The slogan used by the demonstrators was selected carefully; it wasn't against Arabs per se, but against Umm al-Fahm as a stronghold of the Islamic Movement in Israel, the home of the city's former mayor and president of the movement, Shaikh Raed Salah. This was to "reassure" the "other" Arabs and although it determined the nature of the confrontation it was not a new message; the intention was to isolate the Islamic Movement from the wider Arab community. Marzel and the thugs who went to Umm al-Fahm with him did so with court and police protection, even though both institutions must have known what the outcome of such a visit would be.
This itself is not a new tactic, it dates from the days of military rule; "good Arabs" and "bad Arabs"; "extremists" and "moderates" were not produced out of thin air by Baruch Marzel and Ben-Ari who sought to justify the attack on Umm al-Fahm in a ridiculous way. The incident in the Galilee this week has to be considered along with Israel's Judaisation policy in the coastal cities of Acre and Jaffa, and Lod, along with the unprecedented campaign of house demolitions in the Negev and the Triangle (adjacent to the Green Line). Added to these is the package of laws enacted by the Israeli Knesset (parliament). Go one step further and think carefully about what the Israeli government is considering as the "final status solution" for its Arab citizens and things might become clearer.
All of these incidents and programmes are not on the margins of society in Israel; they are government policy. As such, they cannot be ignored. They are part of a process of the de-legitimisation of Palestinian society in Israel, making it easier – "softening up the wider society – for action to be taken against one-fifth of Israel's own citizens.

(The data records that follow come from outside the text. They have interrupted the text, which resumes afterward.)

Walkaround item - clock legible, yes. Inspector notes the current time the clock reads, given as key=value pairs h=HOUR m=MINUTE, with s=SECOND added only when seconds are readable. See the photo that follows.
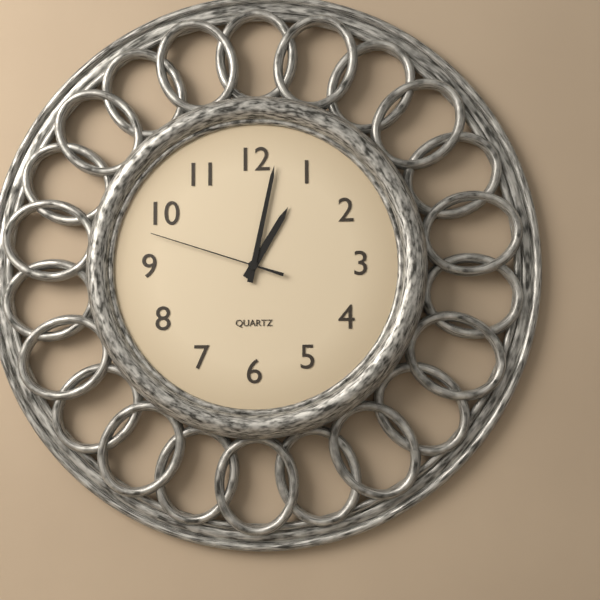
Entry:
h=1 m=2 s=48
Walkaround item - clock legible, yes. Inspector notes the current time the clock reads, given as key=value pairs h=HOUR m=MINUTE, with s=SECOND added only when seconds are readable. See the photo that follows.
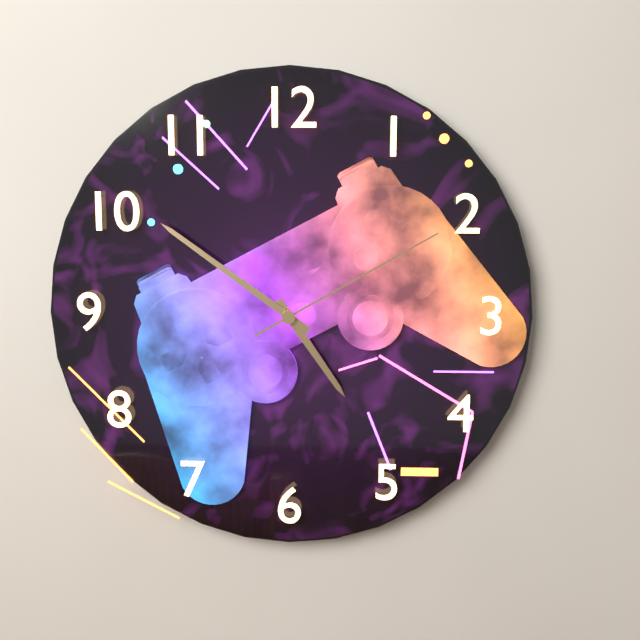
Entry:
h=4 m=51 s=10
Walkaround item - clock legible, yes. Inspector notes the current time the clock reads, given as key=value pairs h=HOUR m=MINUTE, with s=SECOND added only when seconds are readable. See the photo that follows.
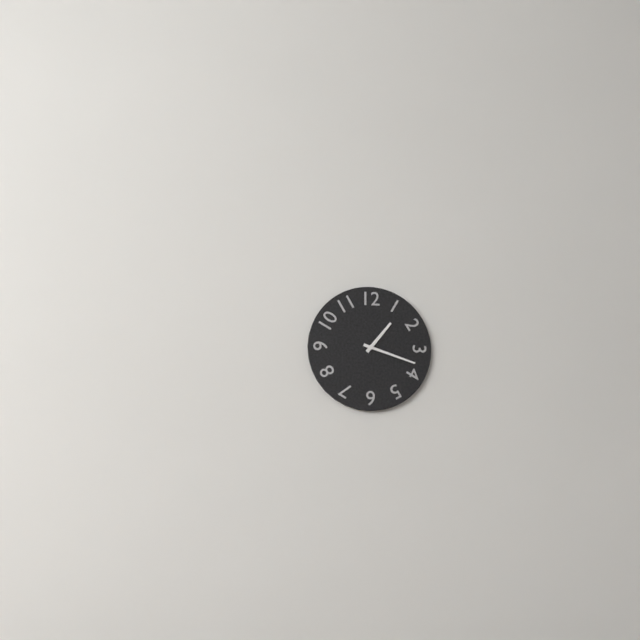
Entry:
h=1 m=18
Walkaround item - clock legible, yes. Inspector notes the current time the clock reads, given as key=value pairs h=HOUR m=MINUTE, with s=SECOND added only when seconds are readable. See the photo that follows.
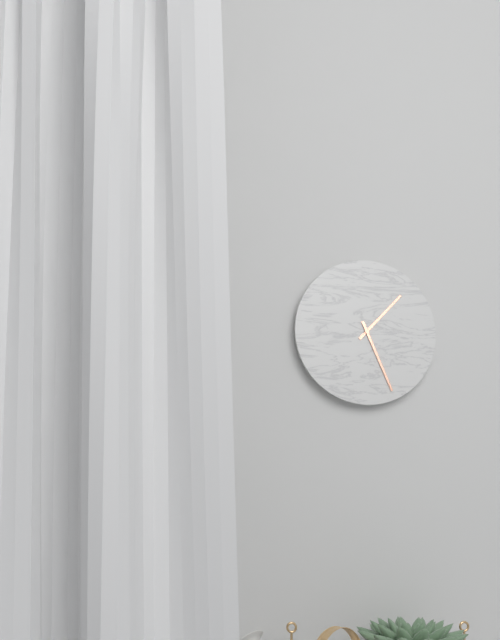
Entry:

Voices are being heard loud and clear calling for such policies to be implemented. We cannot say that the Minister of Foreign Affairs is a marginal figure, but he advocates "population transfer". On the other hand, we cannot place the whole burden of extremism on his shoulders when the Knesset ratifies proposals to carry out such acts against Israeli Arabs.
There is a sense of déjà vu, with a rerun of what happened in the eighties when the late (unlamented) Rabbi Meir Kahane's party was banned for its extremism. Today the circumstances and atmosphere may be different, but a possible link between the two periods cannot be ignored.
The behaviour of some right-wing groups regardless of their position, name or location, serves the interests of the Israeli establishment; if it didn't, the latter would have put a stop to it. Such extreme behaviour actually eases the pressure on the government, which can pin the blame for extremism on others while giving them tacit encouragement. Those on the receiving end of the government's support in this way include the illegal settlers across the West Bank and East Jerusalem, the extreme religious groups Judaising the coastal plain and the likes of Marzel and his thugs. Although they have a disparate appearance, they are basically one and the same, all working for the same goal as the government (which would admit this if it was honest).
The government, in fact, has a choice: it can either protect all of its citizens – Arabs included – and stop demonstrations like the one in Umm al-Fahm, or it can do nothing and thus give them the green light by default. It looks as if the Israeli government has chosen the latter.
Thus such groups and their extremist actions become the big stick being waved by the government, a warning for the Arab community to toe the line or else. Accepting the Jewish identity of the state, pledging allegiance and other discriminatory laws take on a new meaning. Suddenly, in fact, rhetoric about population transfer and expulsions – ethnic cleansing by any other name – becomes a very real "final status solution" for the Palestinian citizens of Israel. We ignore it at our peril.
The views expressed in this article belong to the author and do not necessarily reflect the editorial policy of Middle East Monitor.